━━━━━ DATA ━━━━━

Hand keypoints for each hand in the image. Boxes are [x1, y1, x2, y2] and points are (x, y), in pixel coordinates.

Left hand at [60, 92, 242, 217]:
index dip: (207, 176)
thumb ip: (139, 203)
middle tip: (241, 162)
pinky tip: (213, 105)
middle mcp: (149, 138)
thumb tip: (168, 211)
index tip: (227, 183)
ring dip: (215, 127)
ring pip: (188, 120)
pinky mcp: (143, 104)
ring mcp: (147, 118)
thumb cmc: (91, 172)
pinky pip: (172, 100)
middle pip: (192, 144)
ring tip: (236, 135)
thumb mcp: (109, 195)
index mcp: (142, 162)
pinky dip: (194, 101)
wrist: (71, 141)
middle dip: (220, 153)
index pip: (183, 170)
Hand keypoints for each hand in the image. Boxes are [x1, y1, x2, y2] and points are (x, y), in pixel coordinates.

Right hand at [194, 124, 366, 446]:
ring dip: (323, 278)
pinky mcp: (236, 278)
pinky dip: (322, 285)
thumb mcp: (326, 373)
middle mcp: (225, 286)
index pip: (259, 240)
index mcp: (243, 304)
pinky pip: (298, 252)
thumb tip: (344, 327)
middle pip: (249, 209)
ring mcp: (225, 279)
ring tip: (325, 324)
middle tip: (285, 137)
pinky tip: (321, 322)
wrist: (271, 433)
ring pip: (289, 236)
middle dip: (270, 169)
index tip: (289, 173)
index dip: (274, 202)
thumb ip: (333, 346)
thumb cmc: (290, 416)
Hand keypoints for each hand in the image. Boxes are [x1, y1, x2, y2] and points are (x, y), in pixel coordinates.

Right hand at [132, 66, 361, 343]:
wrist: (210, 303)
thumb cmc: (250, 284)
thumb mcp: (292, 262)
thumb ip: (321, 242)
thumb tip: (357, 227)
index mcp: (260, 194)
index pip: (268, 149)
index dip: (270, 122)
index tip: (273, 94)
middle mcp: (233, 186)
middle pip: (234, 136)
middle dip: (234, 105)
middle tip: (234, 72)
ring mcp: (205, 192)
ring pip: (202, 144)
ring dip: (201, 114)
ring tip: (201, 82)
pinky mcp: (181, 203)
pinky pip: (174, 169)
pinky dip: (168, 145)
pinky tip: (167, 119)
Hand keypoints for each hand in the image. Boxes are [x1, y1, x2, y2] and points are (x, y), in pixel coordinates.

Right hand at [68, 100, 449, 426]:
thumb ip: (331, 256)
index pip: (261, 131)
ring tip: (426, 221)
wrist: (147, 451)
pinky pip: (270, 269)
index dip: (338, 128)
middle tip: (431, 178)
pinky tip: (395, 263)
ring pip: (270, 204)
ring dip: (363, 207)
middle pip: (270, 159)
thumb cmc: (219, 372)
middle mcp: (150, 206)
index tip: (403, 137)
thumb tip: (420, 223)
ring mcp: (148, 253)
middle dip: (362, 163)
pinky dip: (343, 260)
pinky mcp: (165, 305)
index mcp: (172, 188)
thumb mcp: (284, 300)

━━━━━

WHAT IS BEING ASKED
Your task is to retype the records above exactly.

SOLUTION FOR THIS EXERCISE
Hand keypoints for each hand in the image. Boxes are [x1, y1, x2, y2] and points are (x, y), in pixel coordinates.

Left hand at [60, 92, 242, 217]:
index dip: (207, 176)
thumb ip: (139, 203)
middle tip: (241, 162)
pinky tip: (213, 105)
middle mcp: (149, 138)
thumb tip: (168, 211)
index tip: (227, 183)
ring dip: (215, 127)
ring pip: (188, 120)
pinky mcp: (143, 104)
ring mcp: (147, 118)
thumb cmc: (91, 172)
pinky pip: (172, 100)
middle pip: (192, 144)
ring tip: (236, 135)
thumb mcp: (109, 195)
index mcp: (142, 162)
pinky dip: (194, 101)
wrist: (71, 141)
middle dip: (220, 153)
index pip: (183, 170)
Hand keypoints for each hand in the image. Boxes are [x1, y1, x2, y2] and points are (x, y), in pixel coordinates.

Right hand at [194, 124, 366, 446]:
ring dip: (323, 278)
pinky mcp: (236, 278)
pinky dip: (322, 285)
thumb mcp: (326, 373)
middle mcp: (225, 286)
index pip: (259, 240)
index mcp: (243, 304)
pinky pip: (298, 252)
thumb tip: (344, 327)
middle pip: (249, 209)
ring mcp: (225, 279)
ring tip: (325, 324)
middle tip: (285, 137)
pinky tip: (321, 322)
wrist: (271, 433)
ring pip: (289, 236)
middle dip: (270, 169)
index tip: (289, 173)
index dip: (274, 202)
thumb ip: (333, 346)
thumb cmc: (290, 416)
Hand keypoints for each hand in the image. Boxes are [x1, y1, x2, y2] and points are (x, y), in pixel coordinates.

Right hand at [132, 66, 361, 343]:
wrist: (210, 303)
thumb cmc: (250, 284)
thumb mcp: (292, 262)
thumb ip: (321, 242)
thumb tip: (357, 227)
index mcp: (260, 194)
index pip: (268, 149)
index dip: (270, 122)
index tip: (273, 94)
middle mcp: (233, 186)
middle pip: (234, 136)
middle dip: (234, 105)
middle tip: (234, 72)
ring mcp: (205, 192)
ring pip: (202, 144)
ring dip: (201, 114)
ring tip: (201, 82)
pinky mcp: (181, 203)
pinky pip: (174, 169)
pinky dip: (168, 145)
pinky tip: (167, 119)
Hand keypoints for each hand in the image. Boxes are [x1, y1, x2, y2] and points are (x, y), in pixel coordinates.

Right hand at [68, 100, 449, 426]:
thumb ip: (331, 256)
index pip: (261, 131)
ring tip: (426, 221)
wrist: (147, 451)
pinky pip: (270, 269)
index dip: (338, 128)
middle tip: (431, 178)
pinky tip: (395, 263)
ring pip: (270, 204)
ring dip: (363, 207)
middle pip: (270, 159)
thumb cmc: (219, 372)
middle mcp: (150, 206)
index tip: (403, 137)
thumb tip: (420, 223)
ring mcp: (148, 253)
middle dip: (362, 163)
pinky dip: (343, 260)
pinky mcp: (165, 305)
index mcp: (172, 188)
thumb mcp: (284, 300)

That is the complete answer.